About this exercise: Filter the material below down to the lines containing the word "term".

Records for the task:
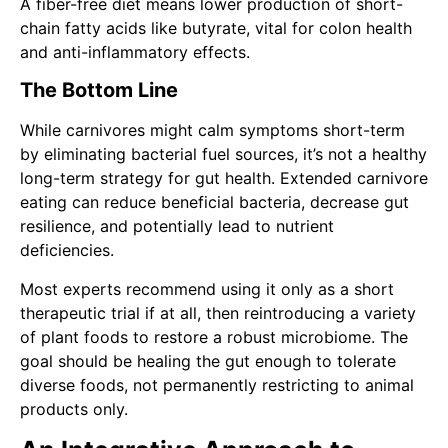
A fiber-free diet means lower production of short-
chain fatty acids like butyrate, vital for colon health
and anti-inflammatory effects.
The Bottom Line
While carnivores might calm symptoms short-term
by eliminating bacterial fuel sources, it’s not a healthy
long-term strategy for gut health. Extended carnivore
eating can reduce beneficial bacteria, decrease gut
resilience, and potentially lead to nutrient
deficiencies.
Most experts recommend using it only as a short
therapeutic trial if at all, then reintroducing a variety
of plant foods to restore a robust microbiome. The
goal should be healing the gut enough to tolerate
diverse foods, not permanently restricting to animal
products only.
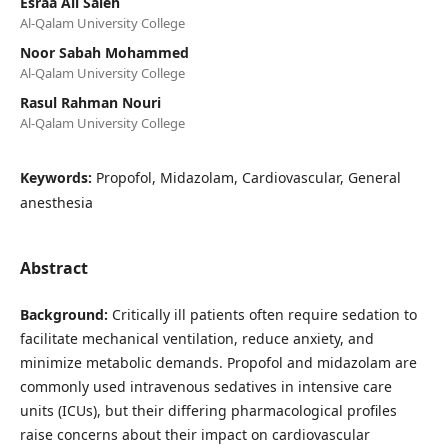
Esraa Ali Saleh
Al-Qalam University College
Noor Sabah Mohammed
Al-Qalam University College
Rasul Rahman Nouri
Al-Qalam University College
Keywords:
Propofol, Midazolam, Cardiovascular, General
anesthesia
Abstract
Background:
Critically ill patients often require sedation to
facilitate mechanical ventilation, reduce anxiety, and
minimize metabolic demands. Propofol and midazolam are
commonly used intravenous sedatives in intensive care
units (ICUs), but their differing pharmacological profiles
raise concerns about their impact on cardiovascular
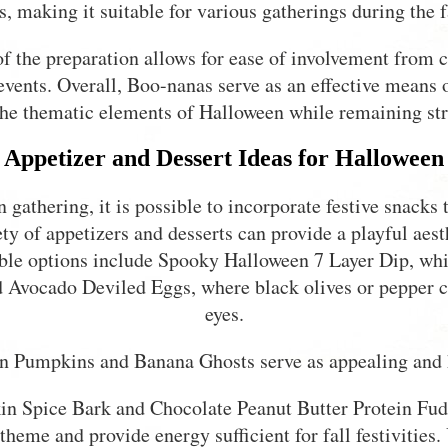
s, making it suitable for various gatherings during the f
of the preparation allows for ease of involvement from c
events. Overall, Boo-nanas serve as an effective means 
 the thematic elements of Halloween while remaining str
Appetizer and Dessert Ideas for Halloween
athering, it is possible to incorporate festive snacks t
ety of appetizers and desserts can provide a playful aes
able options include Spooky Halloween 7 Layer Dip, whic
d Avocado Deviled Eggs, where black olives or pepper c
eyes.
n Pumpkins and Banana Ghosts serve as appealing and 
in Spice Bark and Chocolate Peanut Butter Protein Fudg
theme and provide energy sufficient for fall festivities.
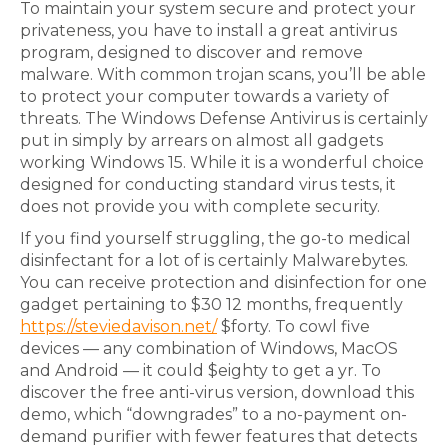
To maintain your system secure and protect your
privateness, you have to install a great antivirus
program, designed to discover and remove
malware. With common trojan scans, you’ll be able
to protect your computer towards a variety of
threats. The Windows Defense Antivirus is certainly
put in simply by arrears on almost all gadgets
working Windows 15. While it is a wonderful choice
designed for conducting standard virus tests, it
does not provide you with complete security.
If you find yourself struggling, the go-to medical
disinfectant for a lot of is certainly Malwarebytes.
You can receive protection and disinfection for one
gadget pertaining to $30 12 months, frequently
https://steviedavison.net/
$forty. To cowl five
devices — any combination of Windows, MacOS
and Android — it could $eighty to get a yr. To
discover the free anti-virus version, download this
demo, which “downgrades” to a no-payment on-
demand purifier with fewer features that detects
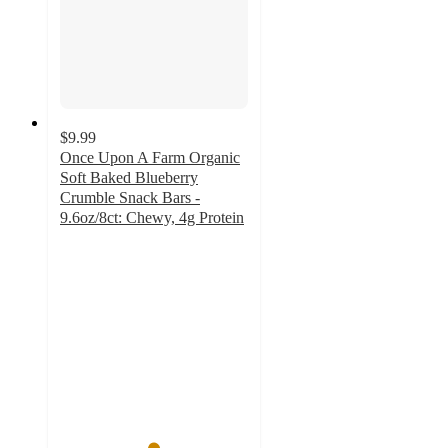
$9.99
Once Upon A Farm Organic
Soft Baked Blueberry
Crumble Snack Bars -
9.6oz/8ct: Chewy, 4g Protein
4.9
out
of
5
stars
with
9
ratings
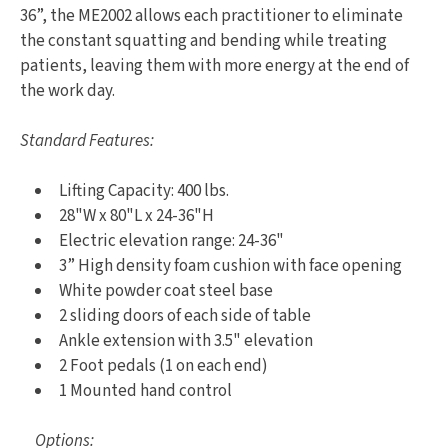
36”, the ME2002 allows each practitioner to eliminate
the constant squatting and bending while treating
patients, leaving them with more energy at the end of
the work day.
Standard Features:
Lifting Capacity: 400 lbs.
28"W x 80"L x 24-36"H
Electric elevation range: 24-36"
3” High density foam cushion with face opening
White powder coat steel base
2 sliding doors of each side of table
Ankle extension with 3.5" elevation
2 Foot pedals (1 on each end)
1 Mounted hand control
Options:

Written response:
While carnivores might calm symptoms short-term
long-term strategy for gut health. Extended carnivore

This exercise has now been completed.